The attack made headlines, because Las Vegas Sands is a large publicly traded company. In February 2014, it said unidentified hackers broke into its computer network and stole customer data: credit card data, Social Security numbers and driver’s licenses numbers.

At the time, it sounded like just another digital break-in. But the nation’s leading intelligence official says it was much worse than that.

On Thursday, Clapper described it as a “destructive cyberattack” on par with North Korea’s hack of Sony. In that case, hackers wiped computers, destroyed data and froze the company to a halt.

It’s unknown what damage Iranian hackers did to the casino company. Las Vegas Sands declined to comment for this story.

However, the company thinks hackers broke into its casino in Bethlehem, Pa., and “certain company data may have been destroyed,” according to documents it filed Friday with the Securities and Exchange Commission.

Of all targets, why Adelson’s company?
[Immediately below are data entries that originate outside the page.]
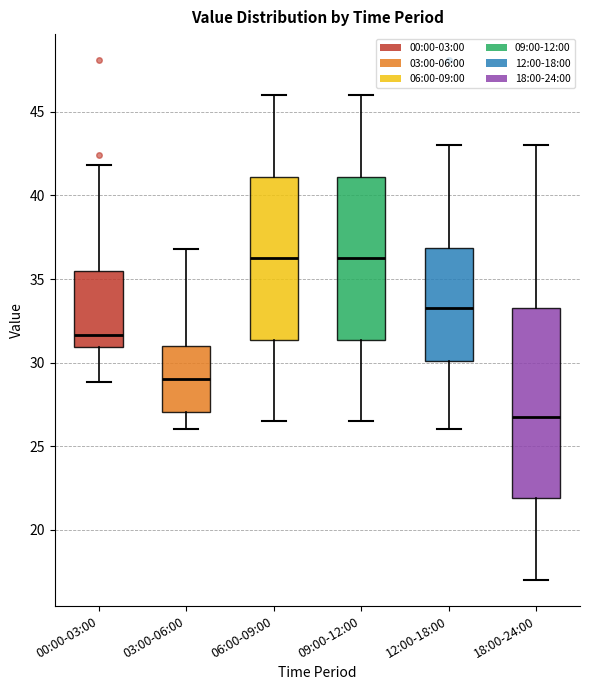

Reading left to right, transcribe this box plot: for each box, give where its median line is, the range the box spans, and where its two whiskers end, as read against the y-axis. The values are not printed on the chart, so give them approximately, as read against the axis.

00:00-03:00: median 31.5, box 31.0 to 35.5, whiskers 29.0 to 42.0
03:00-06:00: median 29.0, box 27.0 to 31.0, whiskers 26.0 to 37.0
06:00-09:00: median 36.5, box 31.5 to 41.0, whiskers 26.5 to 46.0
09:00-12:00: median 36.5, box 31.5 to 41.0, whiskers 26.5 to 46.0
12:00-18:00: median 33.5, box 30.0 to 37.0, whiskers 26.0 to 43.0
18:00-24:00: median 27.0, box 22.0 to 33.5, whiskers 17.0 to 43.0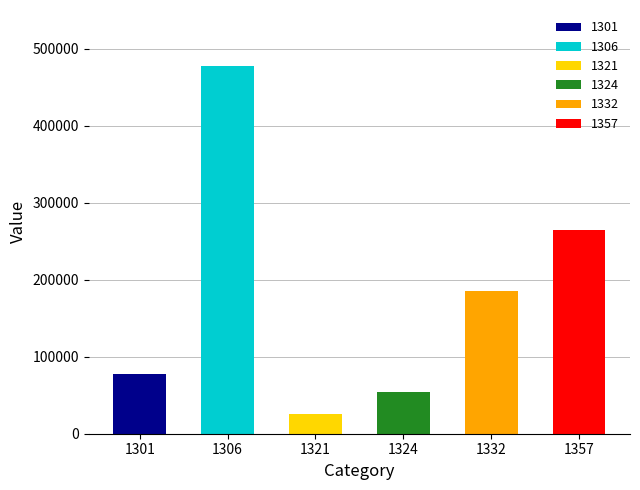

How many data points does each series have?

6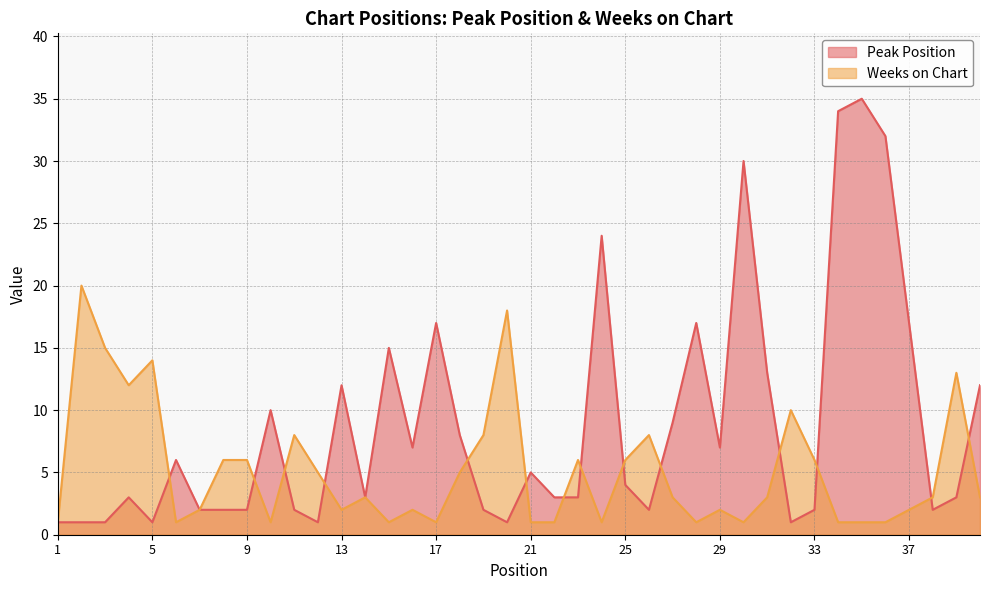

Which category has the lowest value in the Weeks on Chart series?

1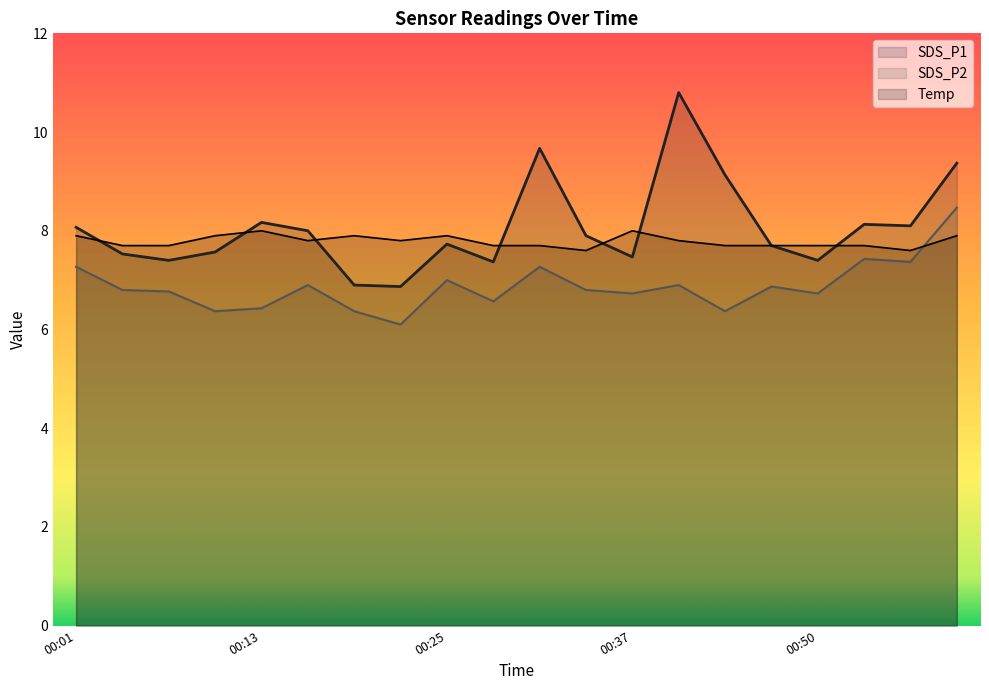

Rank the series at 00:04 from lowest to highest value.

SDS_P2, SDS_P1, Temp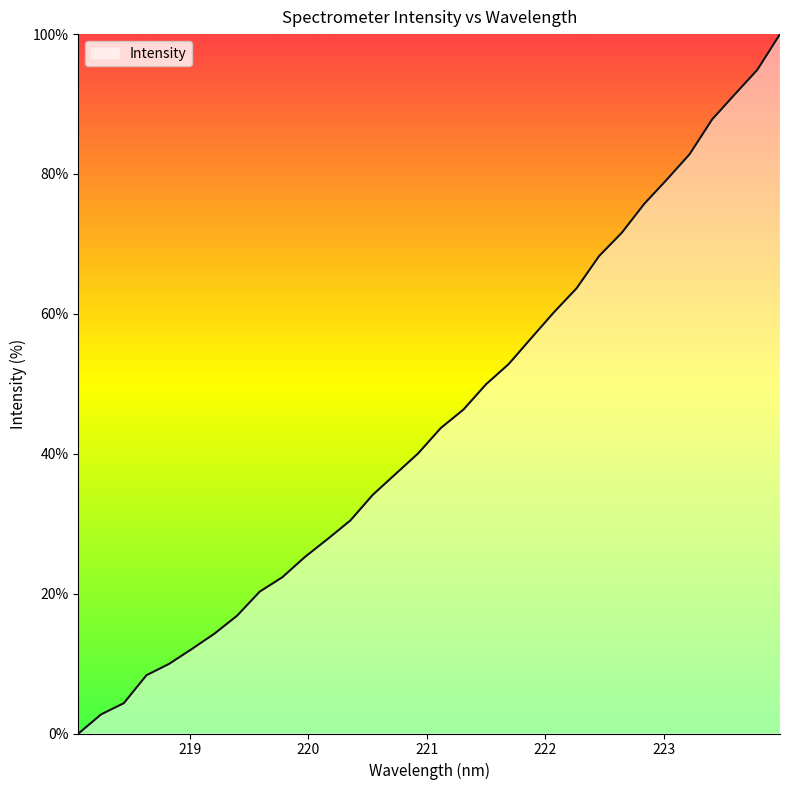

What is the maximum value shown in the chart?

100.0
The businessman is a major donor to Republican politicians. He’s staunchly pro-Israel, the ultimate foe of the current Iranian regime. And in the past, Adelson has casually suggested that the U.S. drop nuclear bombs on Iran.

If Clapper’s assertion is true, this is the latest example of a frightening trend: governments are hacking private companies.

Chinese hacker spies have stolen business plans from U.S. power plants. Russian hackers have broken into American and European oil and gas companies. And most recently, leaked documents show American and British spies hacked a makers of phone subscriber identity module cards in the Netherlands.

Computer security experts widely agree that companies aren’t prepared to handle this threat. It comes down to resources. A government is a predator with billions of dollars at its disposal to amass a formidable cyberarmy. Its prey is a lean, for-profit company with a small security team.

Clapper told senators that hackers in Iran and North Korea pose less of a threat than China and Russia. But they’re still a serious foe.